Los chiquillos, emocionados porque el ambiente en la casa era cordial y alegre ese día, alegría a la que se sumaba el hecho de que acudían familiares y niños amigos o de la vecindad para pasar juntos un día verdaderamente divertido y aprender mucho de lo que veían hacer a sus mayores, actividades que ellos realizarían años más tarde en sus propios hogares.
La llegada del “mataor” cuando despuntaba la luz de la mañana era el punto de partida de todo el complejo proceso que culminaba al anochecer, cuando todas las piezas del cuerpo del cerdo estaban guardadas en sus correspondientes sitios.
Todo empezaba de verdad cuando se escuchaban unos chillidos desaforados producidos por el cochino que alguien arrastraba -con un gancho de hierro enganchado a sus encías- hacia la robusta mesa en la que sería sacrificado. Varios hombres fuertes y hábiles lo sujetaban alli con firmeza. Una mujer preparaba el caldero o tinajón en el que movería segundos después la sangre surgida a borbotones del cuello de la víctima, todo después de que recibiera la cuchillada que llegaba certera al corazón del animal. A los niños nos decían que moviéramos el rabo para evitar que viéramos el cuchillo el hundirse en su cuello y salir la sangre con fuerza incontenible.

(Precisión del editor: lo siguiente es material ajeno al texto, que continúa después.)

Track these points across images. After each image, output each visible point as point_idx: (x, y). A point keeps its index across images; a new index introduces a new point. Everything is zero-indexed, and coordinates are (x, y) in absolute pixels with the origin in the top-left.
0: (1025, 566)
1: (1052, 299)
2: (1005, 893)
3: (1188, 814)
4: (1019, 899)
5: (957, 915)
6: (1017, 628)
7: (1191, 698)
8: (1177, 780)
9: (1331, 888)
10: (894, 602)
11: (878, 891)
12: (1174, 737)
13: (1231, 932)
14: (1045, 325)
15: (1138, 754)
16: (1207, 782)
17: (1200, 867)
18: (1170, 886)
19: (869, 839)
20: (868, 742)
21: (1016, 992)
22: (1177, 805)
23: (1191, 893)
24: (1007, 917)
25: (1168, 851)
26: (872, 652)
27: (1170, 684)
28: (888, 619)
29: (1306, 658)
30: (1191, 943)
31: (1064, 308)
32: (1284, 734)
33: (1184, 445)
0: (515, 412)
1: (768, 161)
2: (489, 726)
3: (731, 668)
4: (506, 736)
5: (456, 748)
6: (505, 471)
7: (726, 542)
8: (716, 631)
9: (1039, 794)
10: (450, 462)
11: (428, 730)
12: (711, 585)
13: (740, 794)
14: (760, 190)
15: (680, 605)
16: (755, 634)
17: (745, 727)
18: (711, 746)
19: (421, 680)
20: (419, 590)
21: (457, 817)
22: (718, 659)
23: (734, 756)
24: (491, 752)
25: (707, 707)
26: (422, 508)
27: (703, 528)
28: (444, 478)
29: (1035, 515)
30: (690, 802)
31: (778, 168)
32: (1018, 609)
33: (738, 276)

Una vez muerto, era pasado el cuerpo a la artesa con agua muy caliente con el fin de proceder cuidadoso raspado de la piel para dejarla sin pelos que afearían las piezas de tocino. Realizada esta tarea, colgaban el cuerpo del marrano en una argolla, sujeto de los tendones o las puntas de las patas traseras. Entonces el matarife procedía al solemne y vistoso ritual del despiece de la carne del cuerpo del cochino, trozos que eran colocados en distintos calderos o cuencos, según fueran destinados al saladero, a los recipientes de la masa de los chorizos o al caldero en el que recogían los trozos de carne que después acabarían en la orza del adobo, etc. En este proceso, cortaba el mataor los trozos que enviarían al veterinario para que los analizara con el fin de evitar que se guardara carne contaminada.

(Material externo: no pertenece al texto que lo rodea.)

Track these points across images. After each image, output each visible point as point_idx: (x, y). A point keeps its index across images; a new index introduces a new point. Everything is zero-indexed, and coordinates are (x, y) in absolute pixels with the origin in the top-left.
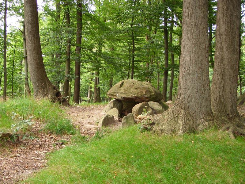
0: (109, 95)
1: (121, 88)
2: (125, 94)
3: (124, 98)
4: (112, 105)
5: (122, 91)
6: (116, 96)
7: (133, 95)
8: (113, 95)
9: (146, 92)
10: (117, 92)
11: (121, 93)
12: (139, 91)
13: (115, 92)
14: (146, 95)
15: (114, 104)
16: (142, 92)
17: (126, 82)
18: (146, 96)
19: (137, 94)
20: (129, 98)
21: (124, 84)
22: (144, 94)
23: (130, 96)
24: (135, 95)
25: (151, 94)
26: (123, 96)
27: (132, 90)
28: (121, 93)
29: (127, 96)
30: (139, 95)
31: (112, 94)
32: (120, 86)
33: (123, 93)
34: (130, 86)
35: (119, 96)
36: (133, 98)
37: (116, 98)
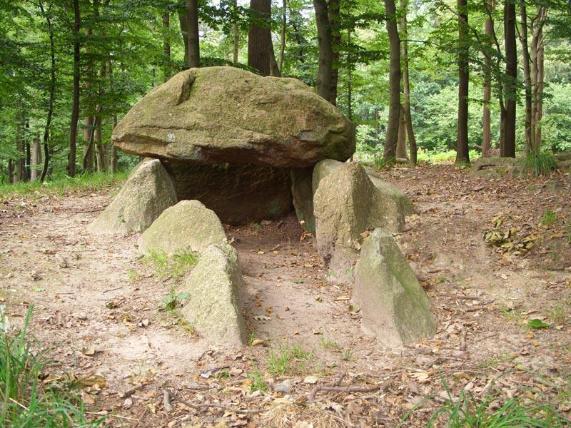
0: (123, 140)
1: (185, 105)
2: (212, 130)
3: (205, 149)
4: (150, 186)
5: (191, 118)
6: (165, 144)
7: (258, 136)
8: (148, 141)
9: (308, 120)
10: (167, 124)
11: (189, 129)
12: (278, 114)
13: (159, 123)
14: (311, 134)
15: (157, 181)
16: (293, 118)
17: (205, 77)
18: (310, 137)
19: (274, 127)
20: (218, 149)
21: (199, 84)
22: (304, 126)
23: (241, 141)
24: (266, 136)
25: (329, 128)
26: (202, 139)
27: (246, 112)
28: (189, 129)
29: (220, 141)
30: (283, 136)
31: (144, 134)
32: (182, 96)
33: (202, 129)
34: (229, 95)
35: (183, 144)
36: (253, 149)
37: (161, 151)
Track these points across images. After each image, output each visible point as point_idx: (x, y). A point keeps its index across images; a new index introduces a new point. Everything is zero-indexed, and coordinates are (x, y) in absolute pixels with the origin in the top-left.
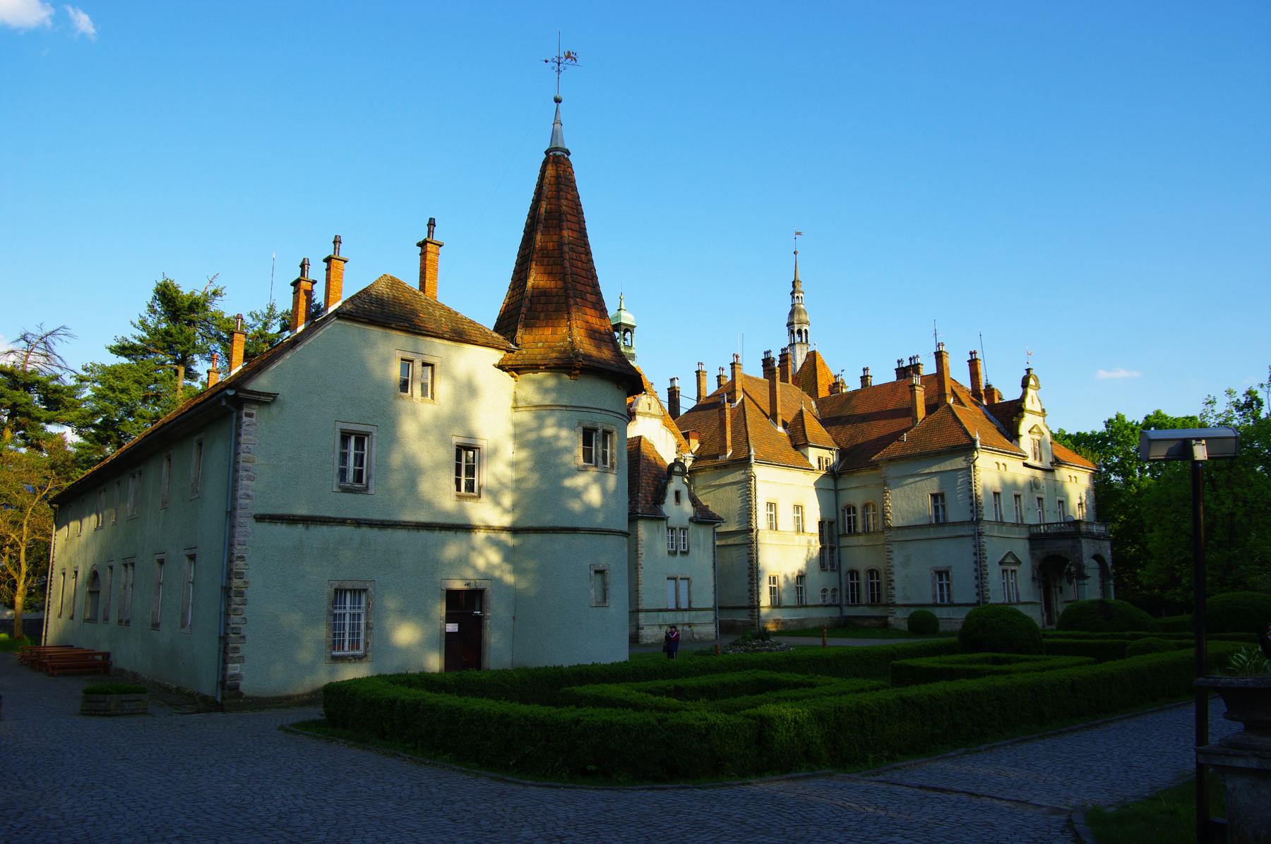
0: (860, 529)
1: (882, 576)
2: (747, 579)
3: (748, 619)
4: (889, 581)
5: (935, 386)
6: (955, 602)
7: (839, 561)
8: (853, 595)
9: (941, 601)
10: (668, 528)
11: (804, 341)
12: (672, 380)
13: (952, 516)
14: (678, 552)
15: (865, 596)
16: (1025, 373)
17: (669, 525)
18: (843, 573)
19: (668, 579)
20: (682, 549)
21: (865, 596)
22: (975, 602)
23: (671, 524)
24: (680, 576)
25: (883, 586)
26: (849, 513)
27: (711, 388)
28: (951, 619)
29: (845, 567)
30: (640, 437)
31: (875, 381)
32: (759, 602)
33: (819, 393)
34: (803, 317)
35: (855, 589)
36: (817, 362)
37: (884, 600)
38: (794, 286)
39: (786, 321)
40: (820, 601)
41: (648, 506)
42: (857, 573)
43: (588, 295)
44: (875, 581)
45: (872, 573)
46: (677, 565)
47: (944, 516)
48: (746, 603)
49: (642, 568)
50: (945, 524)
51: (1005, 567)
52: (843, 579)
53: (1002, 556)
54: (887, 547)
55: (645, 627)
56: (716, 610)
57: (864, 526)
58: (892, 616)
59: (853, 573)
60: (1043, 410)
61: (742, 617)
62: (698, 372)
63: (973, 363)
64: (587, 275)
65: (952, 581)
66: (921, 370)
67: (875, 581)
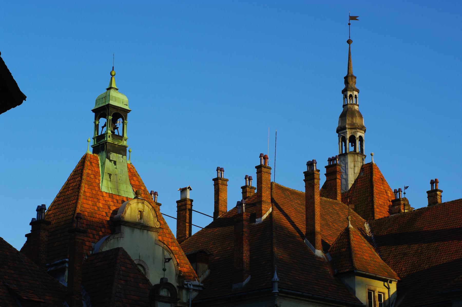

Los hombres y las mujeres tenían tareas distintas y atendían a estas actividades adjudicadas por la costumbre hasta el anochecer, momento en el que ya estaban los jamones, paletillas, tocino, etc. en el saladero de la cámara, la conserva en adobo en su orza y las morcillas y chorizos colgados a orear delante de la chimenea. Era ésta la hora relajada en la que se procedía a comentar jocosamente las incidencias del día mientras pasaba de mano en mano la bota de vino y el plato con trozos de carne a la brasa. Una delicia.
Una vez que se habían despedido los que habían ayudado en la matanza, nos acostábamos cansados los chiquillos y los padres descansaba un rato, satisfechos y felices.
Y éste era, a grandes rasgos, el proceso seguido durante la matanza típica, perfectamente diseñado y consagrado por una tradición de muchos siglos, costumbre que se seguía en el día feliz de la matanza del cerdo en la propia casa cuando yo era niño.